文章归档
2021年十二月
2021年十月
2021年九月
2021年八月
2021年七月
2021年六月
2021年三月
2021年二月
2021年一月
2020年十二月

- - - -

* [Your task]: Extract every line of text from the entries above and reproduce each one verbatim, keeping the original Chinese and the same order.

* [Finished exercise]:
文章归档
2021年十二月
2021年十月
2021年九月
2021年八月
2021年七月
2021年六月
2021年三月
2021年二月
2021年一月
2020年十二月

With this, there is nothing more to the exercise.